All the ML algorithms using MIFF showed higher accuracy using the IVI features. The only exception was LR, which had a slight reduction in accuracy. Those results are consistent with those previously obtained, and again, FS using MIFF improved the training procedure in terms of computational efficiency, by reducing the number of features needed to reach higher accuracy, and thus confirming empirically the hypothesis settled with the synthetic dataset.
Equivalent representations appeared earlier for all evaluated models and available features. They are depicted in
Figure 7 and
Figure 8. In particular, in
Figure 7 we see the parallel and comparative processes followed in the IVI algorithm and the RFF filtered features; and in
Figure 8, we also see the corresponding analysis for MIFF. It can be observed in figure that accuracy systematically increased in all cases when relevant features were added toward the maximum value. After that, the accuracy remained stable, despite the redundant and noisy features being added. Furthermore, when MIFF and RFF filters were used, we reduced the number of features to reach the maximum accuracy against the standard IVI approach. The best results were obtained using the MIFF filter.
Figure 7 show slightly lower accuracy when compared to IVI. As we mentioned earlier, this is related to the extremely restricted set of candidates allowed to become relevant features when using this filtering technique.
In the informative representation in
Figure 8a,b, we can see an interesting effect.

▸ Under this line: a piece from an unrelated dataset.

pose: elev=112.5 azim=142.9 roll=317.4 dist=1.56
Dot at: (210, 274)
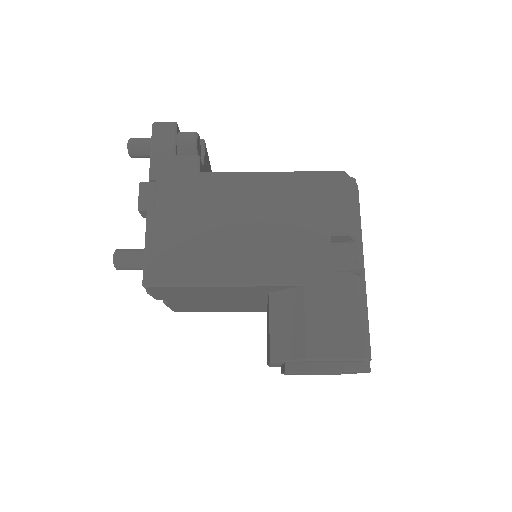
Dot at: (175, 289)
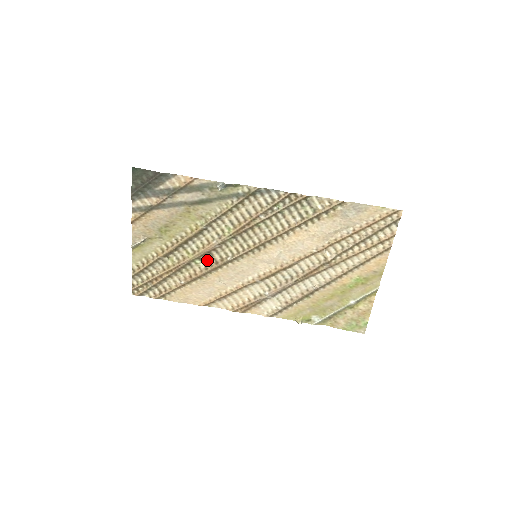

Using RFF, we had an explosive increment in terms of accuracy, while using a relatively small set of features, but we did not achieve the maximum. However, when using MIFF, an initial slight ramp-up was obtained, but we achieved the maximum in accuracy, surpassing IVI’s accuracy while using a smaller number of features. This situation was the same in all models, as represented in
Figure 9 from a different perspective. In this representation, for the reader’s convenience, the high dimensionality of the data is restricted in terms of the number of features to just the relevant ones, in an attempt to visualize this effect across the different plots.
In the same way as it previously analyzed in the synthetic dataset, the contributions to the decision process of the weights of the features in all the experiments were evaluated. Again, (i) the smaller contributions or weights of a number of variables meant they were classified as noisy or redundant, (ii) the large contributions of other variables classified them as relevant, and (iii) a number of them had small to medium contributions and were redundant, but were misclassified.

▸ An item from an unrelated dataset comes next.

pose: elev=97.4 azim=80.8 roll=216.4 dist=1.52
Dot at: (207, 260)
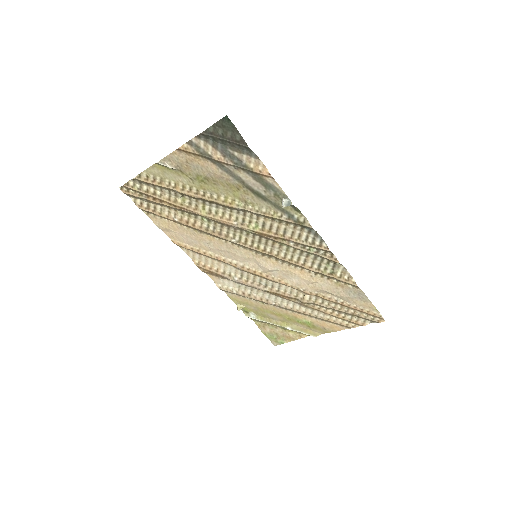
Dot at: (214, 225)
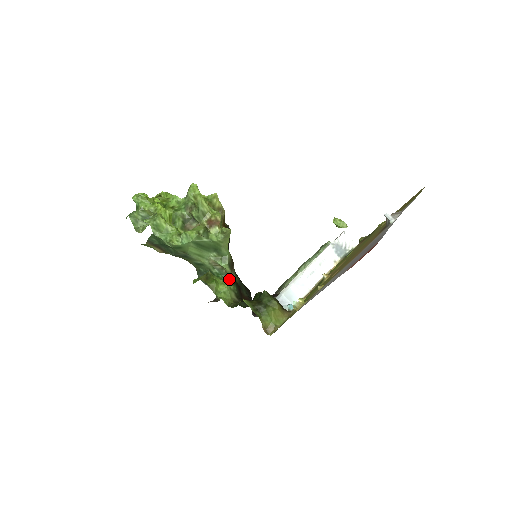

Figure 10 illustrates the coefficients corresponding to the MIFF features. The representation illustrates the existence of large-contribution variables, over ±1.0 (over_draft_<0, credit_usage, purpose_new_car, employment, other_parties_guarantor), and the large-contribution ones over ±0.5 (credit_history_other_existing_credits, average_credit_balance_<100, location purpose_ education), and a small proportion of variables with a significantly lower contribution less than 0.5 (purpose_rent, current_balance, credit_history_no_credits, foreign_worker). This last group very likely corresponds to the redundant variables that were incorrectly classified, and therefore, subjected to be excluded at a later stage. It is necessary to point out at this point the identification of 3 variables outstanding the general classification with contributions 50% higher than their peers. In particular, credit_usage was the most relevant feature for all algorithms, and the second most relevant was over_draft_<0. These results are consistent with literature [
36,
37] and with the companion paper [
12]. This special subset should be conveniently analyzed separately from an interpretability perspective, given this remarkable behavior: it is not only more important than the rest, but was consistently reproduced in every method. We should mentioned here the special situation of the GB method. Although significance apparently offered proportional matching with the rest of the methods, its magnitudes are far lower than those of the rest of the methods, following its behavior in the synthetic scenario.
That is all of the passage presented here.